Before our team began working on our project, we received laboratory safety training in General Biosafety for Researchers, Managing Hazardous Waste, General Chemical Hygiene, and Blood-Borne Pathogens training. These training sessions were given by MIT’s Environmental Health and Safety (EHS) office and prepared us to work with both BL1 materials, such as the E. coli we used for molecular cloning, and BL2 materials, including the human cell lines HEK293, MCF-7, and tHESC, which we used for our experiments. To ensure the safety of ourselves and the biological materials we worked with, we used appropriate personal protective equipment, including gloves, lab coats, and eyewear when necessary.
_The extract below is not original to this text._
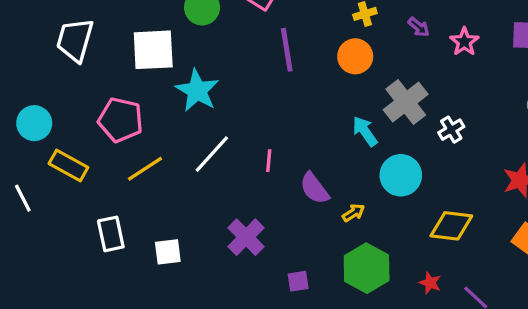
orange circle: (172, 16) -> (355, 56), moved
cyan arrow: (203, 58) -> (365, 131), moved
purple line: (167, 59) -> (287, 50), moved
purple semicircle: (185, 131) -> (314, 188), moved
When working with mammalian cells, we worked in biosafety cabinets in a separate room in the lab and wore different lab coats specifically to be used for tissue culture to maximize sterility. When we introduced nucleic acids into mammalian cells, we used either cationic lipid-based transient transfection or electroporation instead of viral infection, since viruses present a greater safety threat. We disposed all chemical reagents, including Qiagen miniprep/midiprep buffers, in clearly labeled containers around the laboratory in accordance with the protocols laid out by their MSDS.

Biological Parts Safety

In our experiments for testing our miRNA sensors, we cotransfected siRNAs into mammalian cells with the sensors. While these siRNAs could be hazardous if they were introduced to human cells, our personal protective equipment was sufficient to protect ourselves from this possibility. Additionally, we never worked with recombinant plasmids encoding miRNAs, and our transfection system was neither infectious nor self-replicating, which lowered the safety risks for working with these materials even lower.

Project Design Safety

In order to greatly improve the safety of our project, we decided to design a diagnostic that works in vitro rather than in vivo, which removes any concern of the project causing any health-related side effects to a patient. Additionally, since our project is a diagnostic, we decided to make the output for a positive diagnosis the production of a yellow fluorescent protein, which is nontoxic to human cells. The only protein we worked with that is toxic to cells at high concentrations is the RNA binding protein L7Ae, which we are using to lower the basal expression of the recombinase TP901. We address this toxicity by expressing the protein under the doxycycline-inducible promoter pTRE, which allows us to externally control the amount of L7Ae being expressed in the cells by growing the cells in an appropriate concentration of doxycycline. The recombinase itself is potentially hazardous, since it performs unidirectional inversion of DNA, but since the plasmid encoding it will be introduced to cells in a biopsy sample rather than a living human, there is no risk of harming any patients with our diagnostic.